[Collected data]
__________________________________________________
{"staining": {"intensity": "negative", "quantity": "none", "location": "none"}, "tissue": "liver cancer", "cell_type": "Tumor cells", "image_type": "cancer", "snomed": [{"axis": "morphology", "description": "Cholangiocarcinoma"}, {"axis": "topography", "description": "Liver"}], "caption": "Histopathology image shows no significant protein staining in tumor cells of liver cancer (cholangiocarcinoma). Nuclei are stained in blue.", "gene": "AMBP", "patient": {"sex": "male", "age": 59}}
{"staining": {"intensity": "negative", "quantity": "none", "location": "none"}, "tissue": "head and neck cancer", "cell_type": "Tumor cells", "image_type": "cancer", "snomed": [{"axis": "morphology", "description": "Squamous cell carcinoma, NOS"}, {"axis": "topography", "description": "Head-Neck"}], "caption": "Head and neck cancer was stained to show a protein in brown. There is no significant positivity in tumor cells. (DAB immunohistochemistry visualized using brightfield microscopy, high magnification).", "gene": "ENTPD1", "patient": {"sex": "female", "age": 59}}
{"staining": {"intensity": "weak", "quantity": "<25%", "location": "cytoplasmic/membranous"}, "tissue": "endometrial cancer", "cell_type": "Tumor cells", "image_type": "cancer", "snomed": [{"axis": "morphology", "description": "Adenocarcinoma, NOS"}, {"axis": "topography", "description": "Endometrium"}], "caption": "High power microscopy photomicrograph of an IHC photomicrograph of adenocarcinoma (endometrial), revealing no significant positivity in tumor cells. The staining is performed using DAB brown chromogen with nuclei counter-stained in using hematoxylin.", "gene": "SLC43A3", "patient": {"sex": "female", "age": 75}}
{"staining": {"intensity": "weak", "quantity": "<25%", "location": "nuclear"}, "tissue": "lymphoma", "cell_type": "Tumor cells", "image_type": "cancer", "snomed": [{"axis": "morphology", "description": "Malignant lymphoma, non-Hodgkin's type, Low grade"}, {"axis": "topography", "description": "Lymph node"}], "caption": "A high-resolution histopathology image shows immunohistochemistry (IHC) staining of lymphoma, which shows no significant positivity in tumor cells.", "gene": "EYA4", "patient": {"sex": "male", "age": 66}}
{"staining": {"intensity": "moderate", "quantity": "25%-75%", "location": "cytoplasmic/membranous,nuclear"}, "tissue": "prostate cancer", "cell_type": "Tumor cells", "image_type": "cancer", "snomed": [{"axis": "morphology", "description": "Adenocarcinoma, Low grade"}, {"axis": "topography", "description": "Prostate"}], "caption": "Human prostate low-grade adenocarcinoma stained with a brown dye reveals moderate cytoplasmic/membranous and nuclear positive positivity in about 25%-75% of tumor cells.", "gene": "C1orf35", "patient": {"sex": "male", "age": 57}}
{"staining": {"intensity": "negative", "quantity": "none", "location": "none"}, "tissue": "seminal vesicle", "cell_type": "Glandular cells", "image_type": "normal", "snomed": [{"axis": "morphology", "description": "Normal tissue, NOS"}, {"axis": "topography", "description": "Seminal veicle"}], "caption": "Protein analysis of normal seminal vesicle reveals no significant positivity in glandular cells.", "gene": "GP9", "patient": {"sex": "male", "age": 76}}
__________________________________________________
## How to complete this task
Copy out the data above, word for word.

## Task answer
{"staining": {"intensity": "negative", "quantity": "none", "location": "none"}, "tissue": "liver cancer", "cell_type": "Tumor cells", "image_type": "cancer", "snomed": [{"axis": "morphology", "description": "Cholangiocarcinoma"}, {"axis": "topography", "description": "Liver"}], "caption": "Histopathology image shows no significant protein staining in tumor cells of liver cancer (cholangiocarcinoma). Nuclei are stained in blue.", "gene": "AMBP", "patient": {"sex": "male", "age": 59}}
{"staining": {"intensity": "negative", "quantity": "none", "location": "none"}, "tissue": "head and neck cancer", "cell_type": "Tumor cells", "image_type": "cancer", "snomed": [{"axis": "morphology", "description": "Squamous cell carcinoma, NOS"}, {"axis": "topography", "description": "Head-Neck"}], "caption": "Head and neck cancer was stained to show a protein in brown. There is no significant positivity in tumor cells. (DAB immunohistochemistry visualized using brightfield microscopy, high magnification).", "gene": "ENTPD1", "patient": {"sex": "female", "age": 59}}
{"staining": {"intensity": "weak", "quantity": "<25%", "location": "cytoplasmic/membranous"}, "tissue": "endometrial cancer", "cell_type": "Tumor cells", "image_type": "cancer", "snomed": [{"axis": "morphology", "description": "Adenocarcinoma, NOS"}, {"axis": "topography", "description": "Endometrium"}], "caption": "High power microscopy photomicrograph of an IHC photomicrograph of adenocarcinoma (endometrial), revealing no significant positivity in tumor cells. The staining is performed using DAB brown chromogen with nuclei counter-stained in using hematoxylin.", "gene": "SLC43A3", "patient": {"sex": "female", "age": 75}}
{"staining": {"intensity": "weak", "quantity": "<25%", "location": "nuclear"}, "tissue": "lymphoma", "cell_type": "Tumor cells", "image_type": "cancer", "snomed": [{"axis": "morphology", "description": "Malignant lymphoma, non-Hodgkin's type, Low grade"}, {"axis": "topography", "description": "Lymph node"}], "caption": "A high-resolution histopathology image shows immunohistochemistry (IHC) staining of lymphoma, which shows no significant positivity in tumor cells.", "gene": "EYA4", "patient": {"sex": "male", "age": 66}}
{"staining": {"intensity": "moderate", "quantity": "25%-75%", "location": "cytoplasmic/membranous,nuclear"}, "tissue": "prostate cancer", "cell_type": "Tumor cells", "image_type": "cancer", "snomed": [{"axis": "morphology", "description": "Adenocarcinoma, Low grade"}, {"axis": "topography", "description": "Prostate"}], "caption": "Human prostate low-grade adenocarcinoma stained with a brown dye reveals moderate cytoplasmic/membranous and nuclear positive positivity in about 25%-75% of tumor cells.", "gene": "C1orf35", "patient": {"sex": "male", "age": 57}}
{"staining": {"intensity": "negative", "quantity": "none", "location": "none"}, "tissue": "seminal vesicle", "cell_type": "Glandular cells", "image_type": "normal", "snomed": [{"axis": "morphology", "description": "Normal tissue, NOS"}, {"axis": "topography", "description": "Seminal veicle"}], "caption": "Protein analysis of normal seminal vesicle reveals no significant positivity in glandular cells.", "gene": "GP9", "patient": {"sex": "male", "age": 76}}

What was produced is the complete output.